Five Minutes With… Ryan Clark, manager financial lines, AIG New Zealand | Insurance Business

Five Minutes With… Ryan Clark, manager financial lines, AIG New Zealand
Why did you get into insurance?
Growing up, a friend of our family was an insurance broker – he always drove cool cars and seemed like he had a great job. So after university, I was trawling through various accounting jobs and came across an insurance broking job, which I took. 

How would you sum up insurance brokers in three words? 
When I was an insurance broker, the three words I would have used to describe my job were “mum doesn’t understand”.
What’s the strangest thing you’ve ever arranged cover for?
An Enzo Ferrari or a Hummer to drive between the wharf and the insured’s beach house.

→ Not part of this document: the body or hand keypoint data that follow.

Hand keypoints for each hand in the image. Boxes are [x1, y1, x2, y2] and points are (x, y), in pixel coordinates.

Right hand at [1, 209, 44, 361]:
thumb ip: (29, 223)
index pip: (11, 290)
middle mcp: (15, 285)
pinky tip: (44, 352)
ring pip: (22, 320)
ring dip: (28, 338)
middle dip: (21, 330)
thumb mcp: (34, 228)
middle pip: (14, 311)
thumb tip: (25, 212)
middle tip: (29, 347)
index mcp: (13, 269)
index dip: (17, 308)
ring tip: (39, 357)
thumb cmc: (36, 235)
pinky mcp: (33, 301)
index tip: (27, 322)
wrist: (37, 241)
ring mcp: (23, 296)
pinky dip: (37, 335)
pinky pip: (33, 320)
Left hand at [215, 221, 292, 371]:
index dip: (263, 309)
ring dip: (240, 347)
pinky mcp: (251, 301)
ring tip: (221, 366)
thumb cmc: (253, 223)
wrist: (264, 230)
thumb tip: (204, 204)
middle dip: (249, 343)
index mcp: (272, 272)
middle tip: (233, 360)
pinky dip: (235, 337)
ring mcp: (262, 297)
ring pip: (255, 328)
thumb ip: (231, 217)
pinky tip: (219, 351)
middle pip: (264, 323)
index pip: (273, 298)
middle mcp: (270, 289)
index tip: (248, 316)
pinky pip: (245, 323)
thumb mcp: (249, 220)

How would you change the industry? 
In order to prevent two brokers representing one insured I would remove the use of “authority to quote letters”. Companies should appoint a broker that best suits their requirements and then have that broker seek terms from the market.
What’s the most important thing a broker can do to develop their business?

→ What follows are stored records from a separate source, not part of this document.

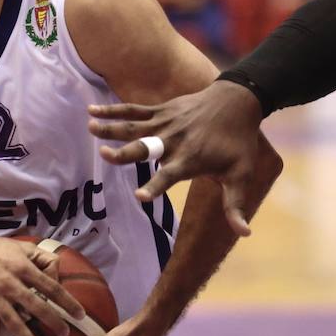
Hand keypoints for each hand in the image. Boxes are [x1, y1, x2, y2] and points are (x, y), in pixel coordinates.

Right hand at [0, 233, 85, 335]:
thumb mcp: (24, 247)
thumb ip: (45, 260)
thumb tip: (59, 277)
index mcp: (22, 267)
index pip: (50, 286)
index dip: (67, 301)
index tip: (80, 315)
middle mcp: (8, 282)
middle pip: (35, 304)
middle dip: (51, 320)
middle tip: (64, 334)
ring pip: (12, 320)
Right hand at [88, 80, 266, 235]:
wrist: (238, 101)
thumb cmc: (238, 143)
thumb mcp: (241, 174)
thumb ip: (236, 205)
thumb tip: (244, 234)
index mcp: (190, 158)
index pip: (170, 175)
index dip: (155, 186)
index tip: (140, 196)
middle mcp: (174, 140)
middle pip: (145, 147)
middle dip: (125, 153)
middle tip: (105, 155)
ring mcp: (165, 122)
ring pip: (134, 126)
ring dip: (112, 127)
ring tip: (90, 127)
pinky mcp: (161, 110)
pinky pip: (134, 110)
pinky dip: (113, 110)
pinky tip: (91, 109)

Find a niche and don’t make price the primary focus. 
What’s the best advice you’ve ever been given?
On your death bed you are not going to wish that you worked longer hours. However I am yet to apply that advice.
If you were Prime Minister for one day, what would you do?
Reverse Section 9 of the Law Reform Act 1936 then probably go fishing and leave the running of the country to my wife!
What has been the highlight of your career?
Working in Lloyd’s of London (pre-GFC) and heading up Financial Lines at AIG in NZ.
What’s your favoured style of coffee?
The style where I don’t have to make it and it comes with bacon and eggs.
Union, league, soccer or other?
Of the options above, it would have to be watching my son’s 5-year-old rugby team, but my personal preference if playing sport would be water sports – boating, fishing, wake-boarding.
If you could invite three people to dinner, dead or alive, and excluding family and friends, who would they be and why?
Why would I invite a dead person to dinner? Otherwise Jacques Cousteau (he is a legend), Arj Barker (for a laugh) and James Hunt (have you not seen the F1 movie Rush?)
Complete this sentence: If I wasn’t in insurance, I would be…
Flying the Westpac Rescue helicopter.